# Boxes For Shipping Guitars



## hummingway (Aug 4, 2011)

I live on a small island close to a bigger island and a distance from any large cities. My dumpster diving for shipping boxes for guitars has gone unrewarded. I haven't found any source selling boxes of a suitable size either. Does anyone have a suggestion; found solutions that work for them? I have a large collection of guitars and amps I expect to sell off in the near future and need decent packing materials. I will be become a supporting member and post pictures here when I'm ready to start selling


----------



## Jeff B. (Feb 20, 2010)

Uline has boxes and packaging materials to ship anything, anywhere.

Uline: Search Results


----------



## hummingway (Aug 4, 2011)

Excellent. Thanks Jeff B.


----------



## blam (Feb 18, 2011)

go to your local guitar store and ask them save you a few.


----------



## ronmac (Sep 22, 2006)

Buy some guitars from me. They all come in a nice shipping box. 

Sorry. Couldn't resist...

L&M and Tom Lee likely trash several every day. I have had success in getting them from dealers, by asking nicely. 

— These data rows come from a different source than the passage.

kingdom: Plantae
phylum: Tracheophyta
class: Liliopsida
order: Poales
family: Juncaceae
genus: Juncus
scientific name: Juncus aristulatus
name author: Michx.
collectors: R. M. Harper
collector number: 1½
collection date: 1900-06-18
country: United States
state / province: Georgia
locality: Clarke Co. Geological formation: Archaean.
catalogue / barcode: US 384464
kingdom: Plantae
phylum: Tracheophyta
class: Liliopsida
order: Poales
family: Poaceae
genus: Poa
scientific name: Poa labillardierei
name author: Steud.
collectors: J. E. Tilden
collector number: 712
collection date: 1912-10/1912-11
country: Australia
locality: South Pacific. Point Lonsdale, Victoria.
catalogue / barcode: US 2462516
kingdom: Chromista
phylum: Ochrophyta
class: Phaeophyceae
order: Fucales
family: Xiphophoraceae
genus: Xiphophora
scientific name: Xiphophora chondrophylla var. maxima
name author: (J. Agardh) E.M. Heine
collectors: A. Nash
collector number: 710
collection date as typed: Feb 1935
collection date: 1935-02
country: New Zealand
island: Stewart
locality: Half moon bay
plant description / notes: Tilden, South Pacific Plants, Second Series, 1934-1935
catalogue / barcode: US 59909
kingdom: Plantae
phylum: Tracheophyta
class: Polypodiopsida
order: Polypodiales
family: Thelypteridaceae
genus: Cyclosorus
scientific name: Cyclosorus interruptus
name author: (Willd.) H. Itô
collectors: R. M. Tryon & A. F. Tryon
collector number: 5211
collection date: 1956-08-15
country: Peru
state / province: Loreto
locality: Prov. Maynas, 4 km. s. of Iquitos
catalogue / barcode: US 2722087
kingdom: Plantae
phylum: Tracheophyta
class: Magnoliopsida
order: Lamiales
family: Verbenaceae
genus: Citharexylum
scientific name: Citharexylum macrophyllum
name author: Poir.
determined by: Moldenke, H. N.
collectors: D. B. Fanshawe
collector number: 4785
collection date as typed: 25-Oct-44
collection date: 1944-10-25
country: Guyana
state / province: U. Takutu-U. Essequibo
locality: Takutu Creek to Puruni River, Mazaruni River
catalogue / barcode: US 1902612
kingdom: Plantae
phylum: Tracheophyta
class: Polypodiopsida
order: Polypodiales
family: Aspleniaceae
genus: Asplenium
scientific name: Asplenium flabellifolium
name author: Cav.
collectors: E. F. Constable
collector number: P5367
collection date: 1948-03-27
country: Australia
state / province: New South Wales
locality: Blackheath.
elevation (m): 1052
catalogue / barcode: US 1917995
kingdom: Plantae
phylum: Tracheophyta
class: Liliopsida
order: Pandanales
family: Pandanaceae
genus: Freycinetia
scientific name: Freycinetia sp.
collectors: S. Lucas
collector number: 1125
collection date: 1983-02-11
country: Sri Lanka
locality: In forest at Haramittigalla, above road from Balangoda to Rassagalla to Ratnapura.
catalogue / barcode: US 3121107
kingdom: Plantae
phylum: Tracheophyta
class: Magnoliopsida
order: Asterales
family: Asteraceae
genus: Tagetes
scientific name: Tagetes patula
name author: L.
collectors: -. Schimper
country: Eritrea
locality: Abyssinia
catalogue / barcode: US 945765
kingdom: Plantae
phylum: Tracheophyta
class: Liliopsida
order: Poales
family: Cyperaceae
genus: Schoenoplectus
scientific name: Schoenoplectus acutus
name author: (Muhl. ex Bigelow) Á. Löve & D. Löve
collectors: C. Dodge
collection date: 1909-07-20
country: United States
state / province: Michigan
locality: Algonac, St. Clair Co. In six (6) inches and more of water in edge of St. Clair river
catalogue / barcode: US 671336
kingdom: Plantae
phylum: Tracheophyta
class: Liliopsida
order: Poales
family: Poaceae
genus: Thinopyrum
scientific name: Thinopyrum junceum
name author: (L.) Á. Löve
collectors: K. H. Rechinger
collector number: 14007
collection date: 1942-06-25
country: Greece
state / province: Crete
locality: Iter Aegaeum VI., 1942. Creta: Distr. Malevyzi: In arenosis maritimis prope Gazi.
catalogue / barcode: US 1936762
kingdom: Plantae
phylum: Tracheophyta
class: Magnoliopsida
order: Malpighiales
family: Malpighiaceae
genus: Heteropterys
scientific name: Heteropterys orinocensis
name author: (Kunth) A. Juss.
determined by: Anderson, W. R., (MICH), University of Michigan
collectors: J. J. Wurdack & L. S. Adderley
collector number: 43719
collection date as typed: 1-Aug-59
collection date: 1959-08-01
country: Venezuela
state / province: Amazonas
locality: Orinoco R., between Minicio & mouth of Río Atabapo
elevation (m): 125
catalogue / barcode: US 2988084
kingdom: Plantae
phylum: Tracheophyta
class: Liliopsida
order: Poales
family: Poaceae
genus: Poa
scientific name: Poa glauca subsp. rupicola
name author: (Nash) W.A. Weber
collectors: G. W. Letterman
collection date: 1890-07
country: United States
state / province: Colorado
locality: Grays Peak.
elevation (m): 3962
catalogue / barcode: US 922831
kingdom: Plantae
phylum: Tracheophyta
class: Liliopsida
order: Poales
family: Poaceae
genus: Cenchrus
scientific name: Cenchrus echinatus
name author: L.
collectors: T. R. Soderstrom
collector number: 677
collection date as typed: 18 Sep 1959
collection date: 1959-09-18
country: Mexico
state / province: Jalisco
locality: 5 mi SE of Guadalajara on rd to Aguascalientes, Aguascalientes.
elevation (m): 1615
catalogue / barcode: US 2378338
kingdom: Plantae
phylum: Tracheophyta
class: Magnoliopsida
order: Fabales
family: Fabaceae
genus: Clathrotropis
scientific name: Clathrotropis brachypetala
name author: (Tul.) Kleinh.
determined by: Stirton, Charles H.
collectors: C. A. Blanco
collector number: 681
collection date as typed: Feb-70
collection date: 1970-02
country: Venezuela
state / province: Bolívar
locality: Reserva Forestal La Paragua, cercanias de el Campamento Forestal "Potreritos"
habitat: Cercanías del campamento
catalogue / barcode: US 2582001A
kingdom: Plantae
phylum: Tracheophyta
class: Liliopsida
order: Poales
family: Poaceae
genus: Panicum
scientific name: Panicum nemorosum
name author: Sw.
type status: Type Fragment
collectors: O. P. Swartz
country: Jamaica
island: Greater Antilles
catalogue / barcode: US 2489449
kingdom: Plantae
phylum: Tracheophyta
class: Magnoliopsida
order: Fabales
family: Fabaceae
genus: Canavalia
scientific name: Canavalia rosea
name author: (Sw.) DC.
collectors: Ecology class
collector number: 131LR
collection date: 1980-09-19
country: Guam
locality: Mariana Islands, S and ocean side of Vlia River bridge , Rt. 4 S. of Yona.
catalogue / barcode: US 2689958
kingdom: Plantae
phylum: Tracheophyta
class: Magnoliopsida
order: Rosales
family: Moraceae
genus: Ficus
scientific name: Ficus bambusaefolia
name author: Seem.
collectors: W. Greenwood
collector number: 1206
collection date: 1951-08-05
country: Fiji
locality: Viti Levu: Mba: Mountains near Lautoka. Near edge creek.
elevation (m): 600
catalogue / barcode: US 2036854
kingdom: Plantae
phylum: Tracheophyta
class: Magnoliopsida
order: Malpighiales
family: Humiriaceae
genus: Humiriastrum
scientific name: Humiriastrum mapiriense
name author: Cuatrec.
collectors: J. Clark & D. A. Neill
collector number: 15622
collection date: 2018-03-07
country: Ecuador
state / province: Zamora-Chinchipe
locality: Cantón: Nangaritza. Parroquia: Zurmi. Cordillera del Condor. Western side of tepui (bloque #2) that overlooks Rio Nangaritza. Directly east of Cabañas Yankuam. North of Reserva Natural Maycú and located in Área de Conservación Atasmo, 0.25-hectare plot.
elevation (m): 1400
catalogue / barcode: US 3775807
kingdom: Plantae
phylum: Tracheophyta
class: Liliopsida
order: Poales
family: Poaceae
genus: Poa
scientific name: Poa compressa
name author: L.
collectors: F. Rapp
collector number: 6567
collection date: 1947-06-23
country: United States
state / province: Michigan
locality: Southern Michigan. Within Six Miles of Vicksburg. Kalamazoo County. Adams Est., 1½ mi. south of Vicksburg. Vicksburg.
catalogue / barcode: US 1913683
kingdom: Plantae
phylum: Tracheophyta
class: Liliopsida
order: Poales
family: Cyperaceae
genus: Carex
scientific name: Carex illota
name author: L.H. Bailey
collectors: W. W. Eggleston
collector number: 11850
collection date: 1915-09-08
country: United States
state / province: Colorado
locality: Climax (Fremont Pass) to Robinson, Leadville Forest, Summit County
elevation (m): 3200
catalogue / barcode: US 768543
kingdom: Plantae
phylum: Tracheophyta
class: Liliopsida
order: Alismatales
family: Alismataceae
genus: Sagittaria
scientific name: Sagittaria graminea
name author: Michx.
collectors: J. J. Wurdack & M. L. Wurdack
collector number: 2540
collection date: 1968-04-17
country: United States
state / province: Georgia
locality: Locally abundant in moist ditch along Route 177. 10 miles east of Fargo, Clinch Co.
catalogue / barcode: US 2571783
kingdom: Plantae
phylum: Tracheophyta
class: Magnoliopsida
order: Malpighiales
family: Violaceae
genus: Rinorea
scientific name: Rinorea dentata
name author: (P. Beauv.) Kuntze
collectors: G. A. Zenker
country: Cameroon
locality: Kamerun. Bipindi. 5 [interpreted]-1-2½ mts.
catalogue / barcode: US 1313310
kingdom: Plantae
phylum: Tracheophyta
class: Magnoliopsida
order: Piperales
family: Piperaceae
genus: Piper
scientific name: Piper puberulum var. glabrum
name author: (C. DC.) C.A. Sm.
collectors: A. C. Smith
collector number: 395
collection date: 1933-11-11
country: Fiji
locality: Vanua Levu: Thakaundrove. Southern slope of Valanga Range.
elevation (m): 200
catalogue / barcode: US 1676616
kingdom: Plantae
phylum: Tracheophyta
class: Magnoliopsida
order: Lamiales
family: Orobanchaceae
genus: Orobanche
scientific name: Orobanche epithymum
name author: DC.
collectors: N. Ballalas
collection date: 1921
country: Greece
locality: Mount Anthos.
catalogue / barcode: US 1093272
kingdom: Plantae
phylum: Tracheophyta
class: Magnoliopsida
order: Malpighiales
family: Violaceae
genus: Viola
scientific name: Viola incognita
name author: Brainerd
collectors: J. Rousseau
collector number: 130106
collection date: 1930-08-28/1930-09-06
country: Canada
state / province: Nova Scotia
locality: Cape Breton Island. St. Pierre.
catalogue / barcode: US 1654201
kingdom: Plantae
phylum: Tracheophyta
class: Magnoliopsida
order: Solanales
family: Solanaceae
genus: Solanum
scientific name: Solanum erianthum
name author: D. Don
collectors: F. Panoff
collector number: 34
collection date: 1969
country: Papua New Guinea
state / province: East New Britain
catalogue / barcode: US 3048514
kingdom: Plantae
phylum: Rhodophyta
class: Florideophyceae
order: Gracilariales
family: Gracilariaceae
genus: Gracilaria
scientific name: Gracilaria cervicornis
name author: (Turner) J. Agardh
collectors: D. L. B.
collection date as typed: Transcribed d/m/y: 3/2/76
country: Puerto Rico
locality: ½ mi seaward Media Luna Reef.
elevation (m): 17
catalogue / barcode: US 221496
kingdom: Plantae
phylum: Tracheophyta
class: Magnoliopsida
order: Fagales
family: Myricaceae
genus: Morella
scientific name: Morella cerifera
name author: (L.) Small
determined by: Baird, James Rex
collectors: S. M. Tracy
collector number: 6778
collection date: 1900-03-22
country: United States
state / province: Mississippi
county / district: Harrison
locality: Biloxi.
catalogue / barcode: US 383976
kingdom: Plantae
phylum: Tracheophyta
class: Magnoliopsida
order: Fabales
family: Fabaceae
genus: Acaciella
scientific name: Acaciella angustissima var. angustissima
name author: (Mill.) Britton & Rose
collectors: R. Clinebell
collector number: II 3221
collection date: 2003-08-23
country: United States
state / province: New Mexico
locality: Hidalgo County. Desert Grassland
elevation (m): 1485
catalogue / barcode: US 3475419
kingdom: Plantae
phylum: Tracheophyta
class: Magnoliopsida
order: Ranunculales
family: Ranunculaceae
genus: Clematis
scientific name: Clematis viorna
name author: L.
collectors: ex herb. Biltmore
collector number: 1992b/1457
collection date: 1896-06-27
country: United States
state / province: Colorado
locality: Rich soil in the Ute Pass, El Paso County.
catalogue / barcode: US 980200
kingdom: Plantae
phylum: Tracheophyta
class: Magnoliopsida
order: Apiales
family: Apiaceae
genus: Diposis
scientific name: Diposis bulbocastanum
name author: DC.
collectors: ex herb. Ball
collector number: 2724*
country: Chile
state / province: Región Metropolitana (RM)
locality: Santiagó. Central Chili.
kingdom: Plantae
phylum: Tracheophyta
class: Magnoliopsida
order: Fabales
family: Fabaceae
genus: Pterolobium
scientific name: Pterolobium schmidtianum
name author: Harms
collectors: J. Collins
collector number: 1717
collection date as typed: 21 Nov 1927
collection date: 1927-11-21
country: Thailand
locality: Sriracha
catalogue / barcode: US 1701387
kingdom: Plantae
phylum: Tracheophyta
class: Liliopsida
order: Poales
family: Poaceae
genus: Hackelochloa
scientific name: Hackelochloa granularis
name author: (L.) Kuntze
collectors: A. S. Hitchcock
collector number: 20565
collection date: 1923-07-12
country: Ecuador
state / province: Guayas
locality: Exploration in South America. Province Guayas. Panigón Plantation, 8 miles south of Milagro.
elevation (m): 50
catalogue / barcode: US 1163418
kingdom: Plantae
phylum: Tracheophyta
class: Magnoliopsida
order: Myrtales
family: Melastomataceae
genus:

Looking forward to seeing your items for sale.


----------



## hummingway (Aug 4, 2011)

The problem with local, and not so local shops, has been that they don't seem to sell that many and it's real hit and miss getting there before someone else. It seems there are more folks looking for boxes then emptying them around here. I hope to need a lot of boxes. With the cost of the ferries I can buy boxes cheaper then I can hunt for them


----------



## jimihendrix (Jun 27, 2009)

I can get a hold of a lot of guitar shipping boxes...too bad you're just to darn far away...

Have you tried placing a Kijiji ad asking for free guitar shipping boxes...???...It can't hurt...


----------



## hummingway (Aug 4, 2011)

That hadn't occured to me but it's a good idea. Might be someone with a cluttered garage looking for my help


----------